К тому же, если вспомнить, Мервис не чувствует кроя визитки – он сбивается на сюртук, очевидно более ему знакомый.
У Люсьена де Рюбампре было грубое холщовое белье и неуклюжая пара, пошитая деревенским портным; он ел каштаны на улице и боялся консьержек. Однажды он брился в счастливый для себя день и будущее родилось из мыльной пены.
Парнок стоял один, забытый портным Мервисом и его семейством. Взгляд его упал на перегородку, за которой гудело тягучим еврейским медом женское контральто. Эта перегородка, оклеенная картинками, представляла собой довольно странный иконостас.
Тут был Пушкин с кривым лицом, в меховой шубе, которого какие-то господа, похожие на факельщиков, выносили из узкой, как караульная будка, кареты и, не обращая внимания на удивленного кучера в митрополичьей шапке, собирались швырнуть в подъезд. Рядом старомодный пилот девятнадцатого века – Сантос Дюмон в двубортном пиджаке с брелоками, – выброшенный игрой стихий из корзины воздушного шара, висел на веревке, озираясь на парящего кондора. Дальше изображены были голландцы на ходулях, журавлиным маршем пробегающие свою маленькую страну.
II
Места, в которых петербуржцы назначают друг другу свидания, не столь разнообразны. Они освящены давностью, морской зеленью неба и Невой. Их бы можно отметить на плане города крестиками посреди тяжелорунных садов и картонажных улиц. Может быть, они и меняются на протяжении истории, но перед концом, когда температура эпохи вскочила на тридцать семь и три и жизнь пронеслась по обманному вызову, как грохочущий ночью пожарный обоз по белому Невскому, они были наперечет:
Во-первых, ампирный павильон в Инженерном саду, куда даже совестно было заглянуть постороннему человеку, чтобы не влипнуть в чужие дела и не быть вынужденным пропеть ни с того ни с сего итальянскую арию; во-вторых, фиванские сфинксы напротив здания Университета; в-третьих – невзрачная арка в устье Галерной улицы, даже неспособная дать приют от дождя; в-четвертых – одна боковая дорожка в Летнем саду, положение которой я запамятовал, но которую без труда укажет всякий знающий человек.

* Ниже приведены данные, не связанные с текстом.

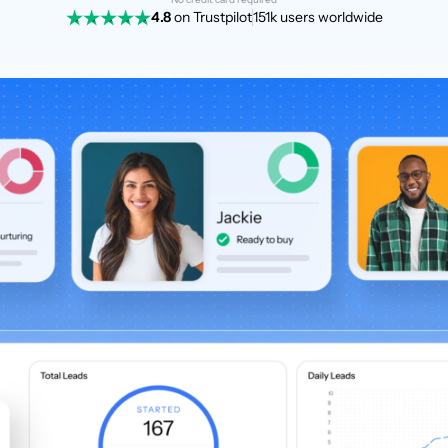
4.8
on Trustpilot
151k users worldwide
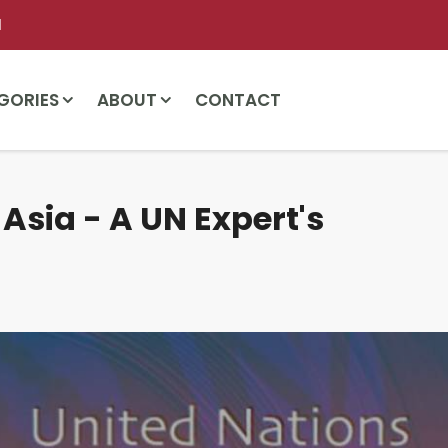
l
GORIES
ABOUT
CONTACT
 Asia - A UN Expert's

Вот и все. Только сумасшедшие набивались на рандеву у Медного всадника или у Александровской колонны.
Жил в Петербурге человечек в лакированных туфлях, презираемый швейцарами и женщинами. Звали его Парнок. Ранней весной он выбегал на улицу и топотал по непросохшим тротуарам овечьими копытцами.
Ему хотелось поступить драгоманом в министерство иностранных дел, уговорить Грецию на какой-нибудь рискованный шаг и написать меморандум.

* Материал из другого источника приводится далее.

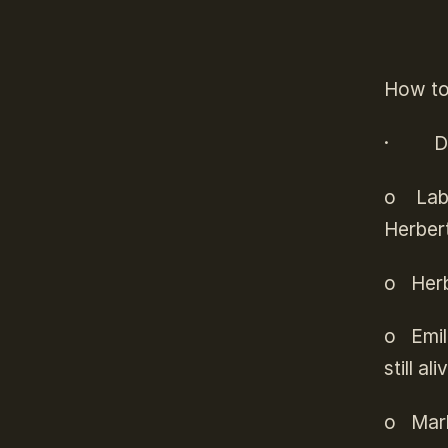
How to 
·
D
o
Laby
Herber
o
Herb
o
Emil
still a
o
Mar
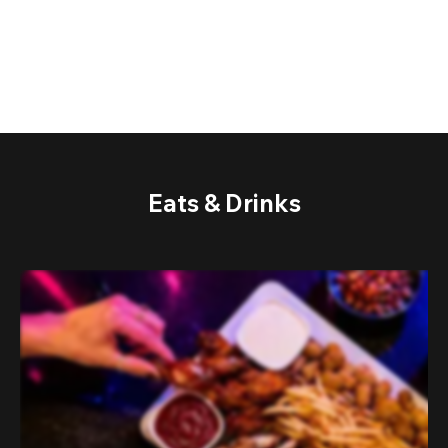
Eats & Drinks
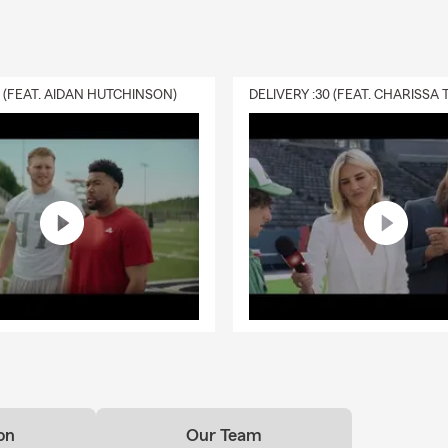
0 (FEAT. AIDAN HUTCHINSON)
on
Our Team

В феврале он запомнил такое событие:
По городу на маслобойню везли глыбы хорошего донного льда. Лед был геометрически-цельный и здоровый, не тронутый смертью и весной. Но на последних дровнях проплыла замороженная в голубом стакане ярко-зеленая хвойная ветка, словно молодая гречанка в открытом гробу. Черный сахар снега проваливался под ногами, но деревья стояли в теплых луночках оттаявшей земли.
Дикая парабола соединяла Парнока с парадными анфиладами истории и музыки.
– Выведут тебя когда-нибудь, Парнок, – со страшным скандалом, позорно выведут – возьмут под руки и фьюить – из симфонического зала, из общества ревнителей и любителей последнего слова, из камерного кружка стрекозиной музыки, из салона мадам Переплетник – неизвестно откуда, – но выведут, ославят, осрамят…
У него были ложные воспоминания: например, он был уверен, что когда-то, мальчиком, прокрался в пышную конференц-залу и включил свет. Все гроздья лампочек и пачки свеч с хрустальными сосульками вспыхнули сразу мертвым пчельником. Электричество хлынуло таким страшным белым потоком, что стало больно глазам, и он заплакал.
Милый, слепой, эгоистический свет.
Он любил дровяные склады и дрова. Зимой сухое полено должно быть звонким, легким и пустым. А береза – с лимонно-желтой древесиной. На вес – не тяжелее мерзлой рыбы. Он ощущал полено как живое в руке.
С детства он прикреплялся душой ко всему ненужному, превращая в события трамвайный лепет жизни, а когда начал влюбляться, то пытался рассказать об этом женщинам, но те его не поняли, и в отместку он говорил с ними на диком и выспренном птичьем языке исключительно о высоких материях.
Шапиро звали «Николай Давыдыч». Откуда взялся «Николай», неизвестно, но сочетание его с «Давидом» нас пленило. Мне представлялось, что Давыдович, то есть сам Шапиро, кланяется, вобрав голову в плечи, какому-то Николаю и просит у него взаймы.